Nevertheless, this does not explain the behaviour.

Ah, btw: in AttackEnemy() it is explicitly stated that hero shall only perform an aggressive action (‘attack’ or ‘throw’) if in range

it says “throw” not"attack"

Is my description incomprehensible?
Maybe my last answer was - I edited it.
I observed the behaviour only when using ‘throw’, not when using only ‘attack’…

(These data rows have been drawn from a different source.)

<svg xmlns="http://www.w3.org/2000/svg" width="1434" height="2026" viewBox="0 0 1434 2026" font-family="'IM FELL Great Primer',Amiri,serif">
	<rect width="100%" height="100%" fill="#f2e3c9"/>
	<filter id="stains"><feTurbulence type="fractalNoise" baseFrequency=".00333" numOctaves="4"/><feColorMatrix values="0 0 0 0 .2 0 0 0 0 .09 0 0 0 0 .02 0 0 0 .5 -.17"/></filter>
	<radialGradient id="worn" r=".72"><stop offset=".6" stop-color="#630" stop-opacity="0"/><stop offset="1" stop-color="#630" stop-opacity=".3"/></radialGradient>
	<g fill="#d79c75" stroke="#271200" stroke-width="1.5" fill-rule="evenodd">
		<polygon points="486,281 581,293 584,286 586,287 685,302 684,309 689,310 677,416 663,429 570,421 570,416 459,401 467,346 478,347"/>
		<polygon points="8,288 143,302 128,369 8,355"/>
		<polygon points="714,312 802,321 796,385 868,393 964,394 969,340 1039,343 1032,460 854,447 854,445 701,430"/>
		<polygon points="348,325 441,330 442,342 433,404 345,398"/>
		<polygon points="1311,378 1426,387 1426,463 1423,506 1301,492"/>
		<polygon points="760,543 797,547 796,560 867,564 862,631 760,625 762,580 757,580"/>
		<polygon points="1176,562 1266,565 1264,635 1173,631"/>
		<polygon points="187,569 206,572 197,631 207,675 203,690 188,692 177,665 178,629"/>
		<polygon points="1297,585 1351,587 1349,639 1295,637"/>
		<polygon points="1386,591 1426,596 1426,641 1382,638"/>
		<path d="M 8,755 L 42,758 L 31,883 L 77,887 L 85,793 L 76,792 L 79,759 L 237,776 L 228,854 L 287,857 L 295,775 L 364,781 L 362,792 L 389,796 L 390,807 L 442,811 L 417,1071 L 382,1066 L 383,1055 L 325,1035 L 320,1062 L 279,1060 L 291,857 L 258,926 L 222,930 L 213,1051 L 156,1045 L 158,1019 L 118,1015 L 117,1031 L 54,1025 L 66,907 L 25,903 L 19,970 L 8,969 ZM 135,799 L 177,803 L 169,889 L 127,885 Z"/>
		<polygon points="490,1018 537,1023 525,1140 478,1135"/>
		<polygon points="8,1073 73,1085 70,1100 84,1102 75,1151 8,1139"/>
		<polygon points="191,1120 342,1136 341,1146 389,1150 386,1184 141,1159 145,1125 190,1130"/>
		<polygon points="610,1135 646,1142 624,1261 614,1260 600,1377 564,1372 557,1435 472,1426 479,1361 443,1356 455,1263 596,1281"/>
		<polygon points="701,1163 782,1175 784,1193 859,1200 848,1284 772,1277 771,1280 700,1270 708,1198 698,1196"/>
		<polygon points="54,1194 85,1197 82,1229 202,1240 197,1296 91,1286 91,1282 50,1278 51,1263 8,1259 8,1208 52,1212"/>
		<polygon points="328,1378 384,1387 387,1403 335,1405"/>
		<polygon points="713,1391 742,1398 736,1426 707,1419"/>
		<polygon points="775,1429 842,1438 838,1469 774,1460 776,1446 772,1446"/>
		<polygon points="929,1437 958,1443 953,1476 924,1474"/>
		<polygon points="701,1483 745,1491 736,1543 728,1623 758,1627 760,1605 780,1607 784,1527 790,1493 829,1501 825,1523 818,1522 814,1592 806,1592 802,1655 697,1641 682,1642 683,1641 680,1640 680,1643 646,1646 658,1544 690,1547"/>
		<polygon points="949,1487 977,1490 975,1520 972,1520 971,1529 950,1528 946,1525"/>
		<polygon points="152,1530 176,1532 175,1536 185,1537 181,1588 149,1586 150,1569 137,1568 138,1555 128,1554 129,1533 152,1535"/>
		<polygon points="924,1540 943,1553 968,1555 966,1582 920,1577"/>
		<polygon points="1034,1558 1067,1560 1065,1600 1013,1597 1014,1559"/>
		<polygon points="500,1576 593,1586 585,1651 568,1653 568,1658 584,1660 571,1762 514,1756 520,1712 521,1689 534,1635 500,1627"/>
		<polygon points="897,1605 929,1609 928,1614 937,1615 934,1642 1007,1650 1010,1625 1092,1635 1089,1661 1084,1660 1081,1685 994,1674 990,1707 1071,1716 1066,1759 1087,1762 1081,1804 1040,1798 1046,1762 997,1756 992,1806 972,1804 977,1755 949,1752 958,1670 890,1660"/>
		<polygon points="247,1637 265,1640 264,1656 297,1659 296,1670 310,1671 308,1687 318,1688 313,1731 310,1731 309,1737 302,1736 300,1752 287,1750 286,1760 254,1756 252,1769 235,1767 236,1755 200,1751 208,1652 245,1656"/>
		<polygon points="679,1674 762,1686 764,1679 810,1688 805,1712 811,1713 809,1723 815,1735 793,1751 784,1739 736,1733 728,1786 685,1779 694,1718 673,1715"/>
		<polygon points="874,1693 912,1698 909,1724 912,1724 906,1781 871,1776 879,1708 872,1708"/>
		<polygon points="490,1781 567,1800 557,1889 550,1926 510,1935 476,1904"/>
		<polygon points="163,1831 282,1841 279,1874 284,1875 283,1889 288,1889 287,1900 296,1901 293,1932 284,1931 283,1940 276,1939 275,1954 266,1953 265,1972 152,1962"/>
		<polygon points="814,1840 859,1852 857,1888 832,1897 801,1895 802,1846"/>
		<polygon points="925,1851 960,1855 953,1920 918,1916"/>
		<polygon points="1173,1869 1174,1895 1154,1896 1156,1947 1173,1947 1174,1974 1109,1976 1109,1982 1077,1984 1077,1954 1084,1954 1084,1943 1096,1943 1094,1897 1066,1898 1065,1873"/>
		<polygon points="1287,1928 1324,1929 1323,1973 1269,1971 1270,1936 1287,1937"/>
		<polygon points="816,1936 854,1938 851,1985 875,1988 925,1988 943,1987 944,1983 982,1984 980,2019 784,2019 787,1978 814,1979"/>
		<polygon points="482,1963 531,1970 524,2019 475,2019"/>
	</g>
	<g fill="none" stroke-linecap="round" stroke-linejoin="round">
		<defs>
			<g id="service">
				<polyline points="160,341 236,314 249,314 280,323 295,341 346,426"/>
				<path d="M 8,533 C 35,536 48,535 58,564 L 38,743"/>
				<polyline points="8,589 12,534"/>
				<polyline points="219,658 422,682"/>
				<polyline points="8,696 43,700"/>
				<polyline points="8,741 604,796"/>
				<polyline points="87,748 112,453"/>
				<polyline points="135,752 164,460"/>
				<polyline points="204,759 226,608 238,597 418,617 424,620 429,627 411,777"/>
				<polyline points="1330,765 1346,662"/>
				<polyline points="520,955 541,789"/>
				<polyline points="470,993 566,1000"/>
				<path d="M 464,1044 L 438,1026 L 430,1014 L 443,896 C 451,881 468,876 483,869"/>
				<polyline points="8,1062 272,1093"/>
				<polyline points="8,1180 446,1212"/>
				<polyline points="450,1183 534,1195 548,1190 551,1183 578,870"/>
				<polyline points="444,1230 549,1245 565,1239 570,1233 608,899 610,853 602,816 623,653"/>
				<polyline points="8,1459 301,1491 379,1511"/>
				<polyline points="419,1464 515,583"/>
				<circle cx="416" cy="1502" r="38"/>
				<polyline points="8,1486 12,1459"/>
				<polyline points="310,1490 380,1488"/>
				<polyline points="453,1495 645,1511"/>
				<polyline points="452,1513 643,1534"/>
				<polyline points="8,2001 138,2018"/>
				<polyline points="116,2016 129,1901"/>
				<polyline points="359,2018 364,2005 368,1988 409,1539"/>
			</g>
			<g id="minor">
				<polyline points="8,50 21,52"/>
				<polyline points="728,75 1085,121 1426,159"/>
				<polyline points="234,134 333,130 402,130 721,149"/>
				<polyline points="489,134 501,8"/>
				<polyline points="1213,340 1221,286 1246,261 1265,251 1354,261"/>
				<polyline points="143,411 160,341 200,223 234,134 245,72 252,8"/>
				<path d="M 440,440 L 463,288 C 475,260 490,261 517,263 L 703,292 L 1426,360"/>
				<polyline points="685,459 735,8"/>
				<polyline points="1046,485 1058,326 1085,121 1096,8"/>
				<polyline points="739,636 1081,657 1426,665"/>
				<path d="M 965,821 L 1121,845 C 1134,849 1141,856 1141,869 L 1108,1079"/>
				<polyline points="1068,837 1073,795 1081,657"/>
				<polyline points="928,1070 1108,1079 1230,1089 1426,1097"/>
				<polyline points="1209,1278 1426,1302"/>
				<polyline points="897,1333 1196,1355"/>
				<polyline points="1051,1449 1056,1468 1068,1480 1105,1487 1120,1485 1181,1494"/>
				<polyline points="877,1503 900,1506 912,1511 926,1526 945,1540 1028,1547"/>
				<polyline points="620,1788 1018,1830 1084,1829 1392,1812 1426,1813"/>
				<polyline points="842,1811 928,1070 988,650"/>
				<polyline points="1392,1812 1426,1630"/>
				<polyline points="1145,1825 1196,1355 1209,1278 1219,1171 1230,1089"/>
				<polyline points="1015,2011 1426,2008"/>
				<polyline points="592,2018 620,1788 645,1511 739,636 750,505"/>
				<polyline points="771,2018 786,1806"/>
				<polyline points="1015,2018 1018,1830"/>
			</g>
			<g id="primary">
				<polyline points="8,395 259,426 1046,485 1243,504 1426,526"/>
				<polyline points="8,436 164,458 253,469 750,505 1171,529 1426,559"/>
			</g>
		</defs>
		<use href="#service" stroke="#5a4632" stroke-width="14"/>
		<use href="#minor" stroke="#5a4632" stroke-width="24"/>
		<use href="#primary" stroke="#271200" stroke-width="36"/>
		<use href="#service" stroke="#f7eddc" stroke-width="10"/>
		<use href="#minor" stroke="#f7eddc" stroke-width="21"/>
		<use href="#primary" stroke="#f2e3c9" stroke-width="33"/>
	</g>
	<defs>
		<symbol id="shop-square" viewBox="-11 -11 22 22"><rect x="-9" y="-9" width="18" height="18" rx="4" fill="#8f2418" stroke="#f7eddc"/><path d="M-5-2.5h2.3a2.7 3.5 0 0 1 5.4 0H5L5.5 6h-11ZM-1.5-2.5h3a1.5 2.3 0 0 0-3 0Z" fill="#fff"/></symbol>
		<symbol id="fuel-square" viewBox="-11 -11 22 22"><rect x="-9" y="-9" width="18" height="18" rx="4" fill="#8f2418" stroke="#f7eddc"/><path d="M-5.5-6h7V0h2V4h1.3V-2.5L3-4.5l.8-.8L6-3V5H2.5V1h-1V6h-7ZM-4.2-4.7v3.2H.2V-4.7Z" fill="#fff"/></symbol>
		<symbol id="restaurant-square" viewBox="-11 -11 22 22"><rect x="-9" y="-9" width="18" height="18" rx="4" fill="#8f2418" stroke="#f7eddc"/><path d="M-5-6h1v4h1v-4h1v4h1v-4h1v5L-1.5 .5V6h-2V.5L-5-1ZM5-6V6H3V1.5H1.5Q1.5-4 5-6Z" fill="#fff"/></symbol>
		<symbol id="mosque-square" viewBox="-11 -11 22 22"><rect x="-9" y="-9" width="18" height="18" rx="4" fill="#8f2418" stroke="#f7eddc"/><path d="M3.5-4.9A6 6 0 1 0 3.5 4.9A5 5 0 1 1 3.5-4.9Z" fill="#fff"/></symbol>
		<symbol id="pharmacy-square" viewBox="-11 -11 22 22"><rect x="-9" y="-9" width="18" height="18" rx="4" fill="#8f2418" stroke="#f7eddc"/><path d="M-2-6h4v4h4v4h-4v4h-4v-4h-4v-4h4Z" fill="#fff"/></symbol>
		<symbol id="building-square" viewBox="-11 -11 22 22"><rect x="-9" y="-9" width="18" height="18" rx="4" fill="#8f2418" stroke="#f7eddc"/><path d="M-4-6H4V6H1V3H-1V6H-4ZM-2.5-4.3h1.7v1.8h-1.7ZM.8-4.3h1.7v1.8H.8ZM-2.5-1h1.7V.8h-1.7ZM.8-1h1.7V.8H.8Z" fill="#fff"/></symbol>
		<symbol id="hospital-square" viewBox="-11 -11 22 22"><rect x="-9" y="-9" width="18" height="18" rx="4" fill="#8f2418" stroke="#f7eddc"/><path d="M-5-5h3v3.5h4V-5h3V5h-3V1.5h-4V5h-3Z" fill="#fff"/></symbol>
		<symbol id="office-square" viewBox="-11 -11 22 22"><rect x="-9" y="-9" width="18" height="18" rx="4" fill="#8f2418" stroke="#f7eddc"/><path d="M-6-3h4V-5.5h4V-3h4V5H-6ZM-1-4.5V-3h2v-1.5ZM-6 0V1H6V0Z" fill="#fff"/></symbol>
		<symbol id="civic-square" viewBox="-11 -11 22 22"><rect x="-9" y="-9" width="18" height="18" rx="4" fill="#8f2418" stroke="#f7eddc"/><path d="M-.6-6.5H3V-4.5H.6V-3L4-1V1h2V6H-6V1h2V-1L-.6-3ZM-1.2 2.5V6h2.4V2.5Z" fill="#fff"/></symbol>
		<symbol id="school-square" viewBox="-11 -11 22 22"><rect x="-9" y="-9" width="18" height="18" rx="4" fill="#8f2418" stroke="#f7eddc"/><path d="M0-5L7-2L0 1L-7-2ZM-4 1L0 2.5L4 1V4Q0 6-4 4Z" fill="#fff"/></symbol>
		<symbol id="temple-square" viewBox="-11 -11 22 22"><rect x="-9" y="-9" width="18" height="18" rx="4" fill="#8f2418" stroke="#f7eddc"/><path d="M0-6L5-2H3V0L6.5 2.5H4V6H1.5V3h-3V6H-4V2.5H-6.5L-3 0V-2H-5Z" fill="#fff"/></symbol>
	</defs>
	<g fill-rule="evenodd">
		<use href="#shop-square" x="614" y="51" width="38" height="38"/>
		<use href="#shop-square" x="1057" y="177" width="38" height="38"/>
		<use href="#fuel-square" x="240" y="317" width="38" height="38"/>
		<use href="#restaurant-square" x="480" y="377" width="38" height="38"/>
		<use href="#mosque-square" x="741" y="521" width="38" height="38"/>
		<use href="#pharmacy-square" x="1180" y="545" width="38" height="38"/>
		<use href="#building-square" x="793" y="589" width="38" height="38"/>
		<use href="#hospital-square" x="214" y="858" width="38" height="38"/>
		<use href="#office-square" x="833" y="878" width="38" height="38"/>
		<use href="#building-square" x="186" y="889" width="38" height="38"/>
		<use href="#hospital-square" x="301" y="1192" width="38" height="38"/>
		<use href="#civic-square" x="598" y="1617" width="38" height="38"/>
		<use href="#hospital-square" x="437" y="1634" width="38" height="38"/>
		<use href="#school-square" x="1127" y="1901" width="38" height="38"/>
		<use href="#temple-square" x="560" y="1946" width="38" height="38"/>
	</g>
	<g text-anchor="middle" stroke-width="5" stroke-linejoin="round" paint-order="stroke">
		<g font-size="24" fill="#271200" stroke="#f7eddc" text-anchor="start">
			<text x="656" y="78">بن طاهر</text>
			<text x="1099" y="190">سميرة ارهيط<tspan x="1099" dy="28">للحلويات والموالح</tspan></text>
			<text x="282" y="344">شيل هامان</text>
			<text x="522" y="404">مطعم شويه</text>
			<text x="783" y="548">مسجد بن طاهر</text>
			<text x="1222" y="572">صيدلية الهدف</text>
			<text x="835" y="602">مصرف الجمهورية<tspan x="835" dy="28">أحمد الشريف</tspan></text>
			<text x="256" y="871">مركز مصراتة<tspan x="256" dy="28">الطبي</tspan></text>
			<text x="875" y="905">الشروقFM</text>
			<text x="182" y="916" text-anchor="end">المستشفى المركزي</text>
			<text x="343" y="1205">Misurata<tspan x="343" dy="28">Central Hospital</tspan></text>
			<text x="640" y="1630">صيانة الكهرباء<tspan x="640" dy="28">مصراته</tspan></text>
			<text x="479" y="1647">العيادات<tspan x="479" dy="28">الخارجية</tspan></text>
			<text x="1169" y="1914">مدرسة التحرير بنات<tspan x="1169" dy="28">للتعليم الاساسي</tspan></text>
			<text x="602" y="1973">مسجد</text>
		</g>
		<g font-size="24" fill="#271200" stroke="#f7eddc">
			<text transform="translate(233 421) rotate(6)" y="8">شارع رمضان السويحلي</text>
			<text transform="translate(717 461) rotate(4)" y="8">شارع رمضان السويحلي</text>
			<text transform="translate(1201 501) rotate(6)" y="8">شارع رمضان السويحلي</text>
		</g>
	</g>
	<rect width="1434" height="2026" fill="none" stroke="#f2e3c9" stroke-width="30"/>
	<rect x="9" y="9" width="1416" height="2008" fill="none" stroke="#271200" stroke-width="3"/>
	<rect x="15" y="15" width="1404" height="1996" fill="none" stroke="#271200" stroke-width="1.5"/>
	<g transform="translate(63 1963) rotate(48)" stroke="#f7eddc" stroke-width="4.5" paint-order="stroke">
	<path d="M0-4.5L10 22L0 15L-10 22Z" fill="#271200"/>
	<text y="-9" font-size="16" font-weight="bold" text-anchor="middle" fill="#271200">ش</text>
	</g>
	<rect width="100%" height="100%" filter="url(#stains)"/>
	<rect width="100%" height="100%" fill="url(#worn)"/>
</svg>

Yes, this is very weird. I’ve tried multiple times to fix this, but it’s not working. I though at first it might be the result of waiting the time it takes for the pet to say something, but when I replaced the pet.say() with hero.wait(1), it worked.
The actual reason the hero is moving is because it seems (at least in my seed) to be targeting dead heroes, and obviously, it has to move into range to kill them.
I’m afraid I don’t have an answer for this, but I would hesitate to call it a really bad bug because you’re not really supposed to put pet code inside hero code. It’s like trying to code two heroes in one while True loop.
It would be better if you used an onSpawn function:

def onSpawn():
    while True:
        catapults = hero.findByType("catapult")
        enemy = hero.findNearestEnemy()
        if len(catapults) > 0:
            c = catapults[0]
            if c.target:
                pet.say(c.target.pos.x) 
    
pet.on("spawn", onSpawn)

This stops the moving error, and I think the reason you might be targeting dead ogres still, is because everyone else is out of range.
Danny

3 Likes

Thank you very much.
So you can think of the ‘main’ thread being the hero’s thread, so to speak, and using the ‘onSpawn()’ runs the pet in a different thread?

Yes, it’s like they’re completely separate. One shouldn’t affect or interrupt the other. I would always recommend doing pet stuff in an onSpawn() function. And it’s also important to have a while True loop inside.